Bereits am nächsten morgen, so gegen neun, erhielt ich eine erstaunliche antwort der marketingleiterin von ottakringer:

Sehr geehrter Herr Lanz,
Sehr geehrter wsc9-Stammtisch!

Als verantwortliche Marketingleiterin darf ich Sie darüber informieren,
dass ich heute den Austausch des Werbespots veranlasst habe.

ORF tauscht noch heute gegen unser Sommersujet.
Die Privatsender laufen leider noch bis Ende der Woche.

Es tut mir sehr leid, dass wir Ihre Emotionen verletzt haben, aber die derzeitige
negativ Berichterstattung (causa Amstetten), die natürlich auch uns erschüttert hat,
war leider zum Zeitpunkt der Kampagnengestaltung nicht vorherzusehen.

Der Spotinhalt sollte niemals auch nur annähernd zur Gewaltanwendung anregen.
Natürlich versteht man das in Zusammenhang mit den derzeitigen Medienberichten
genau falsch. Das war weder meine noch unsere Absicht.

Mit den besten Grüßen,

Prok. Claudia Maschke
Marketingleitung, Stellvertreter des Vorstandes

bier


der tag war für die gute frau sicher nicht einfach und es war mir klar, dass ich offensichtlich einer von hunderten war, der gegen dieses sujet einwände erhob. erstaunlich allerdings die offenheit der marketingleiterin. sie glaubt, “unsere gefühle verletzt zu haben”, als wären wir religiöse fanatiker und, noch kurioser, sie glaubt einen falschen zeitpunkt zu erkennen, da kurz zuvor der fall fritzl in amstetten für öffentlichkeit gesorgt hat. kurzum, sie fühlt sich als opfer der verhältnisse, die einfach vom pech verfolgt war. ich schob ein scheit nach, um die flamme zu nähren:

sehr geehrte frau maschke!
danke für ihre rasche antwort und ihre reaktion. offensichtlich waren wir nicht die einzigen, die sich an dem spot gestoßen haben.  es ist aber nicht so, dass sie unsere “emotionen verletzt haben” und dass der zeitpunkt ungünstig wäre (amstetten), sondern eine politische haltung, die auch durch marketing auf das produkt abfärbt.

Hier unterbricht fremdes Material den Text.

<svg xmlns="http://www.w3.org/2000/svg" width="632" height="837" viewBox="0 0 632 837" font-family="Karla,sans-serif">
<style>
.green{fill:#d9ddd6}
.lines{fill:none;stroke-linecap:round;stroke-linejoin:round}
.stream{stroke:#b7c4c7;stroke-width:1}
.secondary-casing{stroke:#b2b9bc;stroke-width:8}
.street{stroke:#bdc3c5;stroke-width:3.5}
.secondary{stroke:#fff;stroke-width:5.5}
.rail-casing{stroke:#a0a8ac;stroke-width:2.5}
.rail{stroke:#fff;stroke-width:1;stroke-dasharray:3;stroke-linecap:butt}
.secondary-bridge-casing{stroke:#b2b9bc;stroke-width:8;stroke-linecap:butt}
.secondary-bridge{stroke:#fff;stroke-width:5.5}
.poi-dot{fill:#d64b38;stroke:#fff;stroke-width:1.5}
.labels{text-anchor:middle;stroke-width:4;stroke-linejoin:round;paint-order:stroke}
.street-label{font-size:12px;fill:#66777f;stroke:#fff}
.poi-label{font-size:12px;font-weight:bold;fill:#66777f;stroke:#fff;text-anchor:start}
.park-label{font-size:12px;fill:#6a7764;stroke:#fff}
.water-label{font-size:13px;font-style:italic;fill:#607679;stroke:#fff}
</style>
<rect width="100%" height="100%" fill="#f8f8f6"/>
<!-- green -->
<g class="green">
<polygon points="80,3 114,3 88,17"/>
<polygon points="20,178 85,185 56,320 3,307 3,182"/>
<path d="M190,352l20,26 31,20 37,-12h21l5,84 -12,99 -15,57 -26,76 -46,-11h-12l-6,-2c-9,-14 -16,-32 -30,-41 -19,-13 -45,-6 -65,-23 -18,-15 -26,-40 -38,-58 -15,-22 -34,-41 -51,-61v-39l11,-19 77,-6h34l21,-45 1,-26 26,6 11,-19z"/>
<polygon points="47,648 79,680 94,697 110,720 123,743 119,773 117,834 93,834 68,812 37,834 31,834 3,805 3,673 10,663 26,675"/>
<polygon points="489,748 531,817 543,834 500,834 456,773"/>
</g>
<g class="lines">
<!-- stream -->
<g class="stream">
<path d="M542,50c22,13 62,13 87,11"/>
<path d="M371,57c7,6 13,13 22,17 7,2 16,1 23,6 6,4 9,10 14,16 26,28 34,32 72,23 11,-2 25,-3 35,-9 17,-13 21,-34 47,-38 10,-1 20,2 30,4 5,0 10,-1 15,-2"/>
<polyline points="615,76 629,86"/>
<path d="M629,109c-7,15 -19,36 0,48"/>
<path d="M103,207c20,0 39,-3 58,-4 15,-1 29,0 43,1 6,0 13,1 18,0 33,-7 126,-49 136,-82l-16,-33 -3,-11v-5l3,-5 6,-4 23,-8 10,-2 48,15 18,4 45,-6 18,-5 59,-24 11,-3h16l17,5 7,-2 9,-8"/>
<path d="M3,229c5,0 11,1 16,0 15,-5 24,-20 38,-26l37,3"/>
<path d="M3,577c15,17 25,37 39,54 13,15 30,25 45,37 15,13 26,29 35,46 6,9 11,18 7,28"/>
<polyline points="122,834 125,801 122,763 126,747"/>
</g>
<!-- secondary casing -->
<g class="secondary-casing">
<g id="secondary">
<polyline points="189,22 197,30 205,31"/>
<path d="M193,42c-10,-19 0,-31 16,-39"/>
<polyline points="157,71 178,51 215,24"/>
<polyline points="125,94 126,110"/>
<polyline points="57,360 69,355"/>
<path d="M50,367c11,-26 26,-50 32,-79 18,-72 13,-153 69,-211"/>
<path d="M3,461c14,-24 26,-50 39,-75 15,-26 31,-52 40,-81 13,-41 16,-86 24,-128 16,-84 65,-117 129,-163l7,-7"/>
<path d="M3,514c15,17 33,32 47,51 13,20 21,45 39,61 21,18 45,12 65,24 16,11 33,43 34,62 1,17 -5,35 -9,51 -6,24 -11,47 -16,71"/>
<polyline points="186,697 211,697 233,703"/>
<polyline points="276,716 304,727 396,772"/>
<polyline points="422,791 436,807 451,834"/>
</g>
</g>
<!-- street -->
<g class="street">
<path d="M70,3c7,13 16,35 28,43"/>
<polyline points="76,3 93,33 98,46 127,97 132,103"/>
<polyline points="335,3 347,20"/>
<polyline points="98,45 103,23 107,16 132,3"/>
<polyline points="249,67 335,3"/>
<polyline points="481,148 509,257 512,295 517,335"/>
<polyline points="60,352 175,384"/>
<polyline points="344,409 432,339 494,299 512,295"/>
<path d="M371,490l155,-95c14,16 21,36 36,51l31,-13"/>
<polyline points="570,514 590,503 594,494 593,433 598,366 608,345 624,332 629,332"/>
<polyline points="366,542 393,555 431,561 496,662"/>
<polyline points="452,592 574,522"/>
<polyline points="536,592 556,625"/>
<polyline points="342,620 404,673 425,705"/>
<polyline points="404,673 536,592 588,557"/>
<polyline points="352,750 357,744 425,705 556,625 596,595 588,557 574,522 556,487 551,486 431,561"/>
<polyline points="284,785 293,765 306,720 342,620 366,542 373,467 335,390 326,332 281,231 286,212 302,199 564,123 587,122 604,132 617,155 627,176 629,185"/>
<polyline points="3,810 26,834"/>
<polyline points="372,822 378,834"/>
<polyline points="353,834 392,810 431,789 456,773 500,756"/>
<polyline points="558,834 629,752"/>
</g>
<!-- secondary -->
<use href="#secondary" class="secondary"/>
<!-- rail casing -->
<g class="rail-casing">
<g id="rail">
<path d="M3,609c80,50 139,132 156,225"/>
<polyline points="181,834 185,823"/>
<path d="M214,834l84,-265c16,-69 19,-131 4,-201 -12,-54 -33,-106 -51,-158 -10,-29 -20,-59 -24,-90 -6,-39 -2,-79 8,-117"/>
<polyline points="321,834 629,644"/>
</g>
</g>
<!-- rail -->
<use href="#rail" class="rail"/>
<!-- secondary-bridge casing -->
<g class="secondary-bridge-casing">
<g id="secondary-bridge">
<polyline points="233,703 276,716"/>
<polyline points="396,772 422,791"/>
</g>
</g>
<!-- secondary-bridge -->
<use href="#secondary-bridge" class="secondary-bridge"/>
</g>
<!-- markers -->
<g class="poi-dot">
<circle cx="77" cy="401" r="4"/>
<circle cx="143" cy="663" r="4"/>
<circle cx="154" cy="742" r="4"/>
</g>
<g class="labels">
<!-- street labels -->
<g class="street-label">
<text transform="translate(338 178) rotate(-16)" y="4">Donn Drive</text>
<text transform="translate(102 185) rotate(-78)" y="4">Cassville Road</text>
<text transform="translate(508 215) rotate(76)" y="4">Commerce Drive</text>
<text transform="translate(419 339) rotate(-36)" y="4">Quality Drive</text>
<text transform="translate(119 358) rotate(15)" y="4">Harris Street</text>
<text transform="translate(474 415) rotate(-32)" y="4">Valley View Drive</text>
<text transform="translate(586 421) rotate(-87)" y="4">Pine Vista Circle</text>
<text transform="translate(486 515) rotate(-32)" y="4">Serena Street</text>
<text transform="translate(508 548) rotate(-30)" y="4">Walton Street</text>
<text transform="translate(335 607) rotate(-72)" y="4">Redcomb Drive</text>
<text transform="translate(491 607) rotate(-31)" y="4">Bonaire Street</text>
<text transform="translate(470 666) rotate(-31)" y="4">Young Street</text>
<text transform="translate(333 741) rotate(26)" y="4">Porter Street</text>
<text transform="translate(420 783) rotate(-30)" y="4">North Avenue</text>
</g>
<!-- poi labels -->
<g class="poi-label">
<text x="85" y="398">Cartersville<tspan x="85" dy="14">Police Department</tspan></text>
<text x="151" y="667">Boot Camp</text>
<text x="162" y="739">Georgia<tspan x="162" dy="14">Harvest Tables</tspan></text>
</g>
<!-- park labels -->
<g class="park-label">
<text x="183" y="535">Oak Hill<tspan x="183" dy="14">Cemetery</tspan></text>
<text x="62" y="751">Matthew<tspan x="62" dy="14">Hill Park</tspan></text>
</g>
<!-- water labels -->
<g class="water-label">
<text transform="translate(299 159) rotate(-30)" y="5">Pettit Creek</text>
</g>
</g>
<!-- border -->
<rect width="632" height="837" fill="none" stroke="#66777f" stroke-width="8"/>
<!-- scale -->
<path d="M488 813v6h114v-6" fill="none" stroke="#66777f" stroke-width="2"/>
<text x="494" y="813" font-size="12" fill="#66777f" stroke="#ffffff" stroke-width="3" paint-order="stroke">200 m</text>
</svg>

ich arbeite selbst im medienbereich und so weit ich das verfolgt habe hat ottakringer sich durchaus als witziges, lebensfrohes, innovatives produkt gesetzt. welche agentur ihnen jetzt eingeredet hat, dass dieses dumpfe sujet werben könnte, erscheint mir schleierhaft. es muß das produkt spätpubertierender männer sein, dass von ihnen, warum auch immer, genehmigt wurde. warum haben sie nicht etwa 2 frauen beim biertrinken auf einer terrasse gezeigt,  mit einem text wie “wir habens gut, die in der fanmeile schwitzen und haben keine chance auf ein ottakringer”, anyway!
was schlagen sie als versöhnungsangebot vor?

schönes wochenende
karl lanz

ich wollte nochmal auf den politischen charakter verweisen und machte eine hintertür für bestechungen aller art auf.  ein freund von mir erzählte mir, dass er mein mail gelesen hat und für die eröffnung der bikekitchen nicht wie vorgesehen 20 kisten ottakringer, sondern biere einer anderen marke einkaufte. zumindest ein mikroschaden ist der brauerei erwachsen.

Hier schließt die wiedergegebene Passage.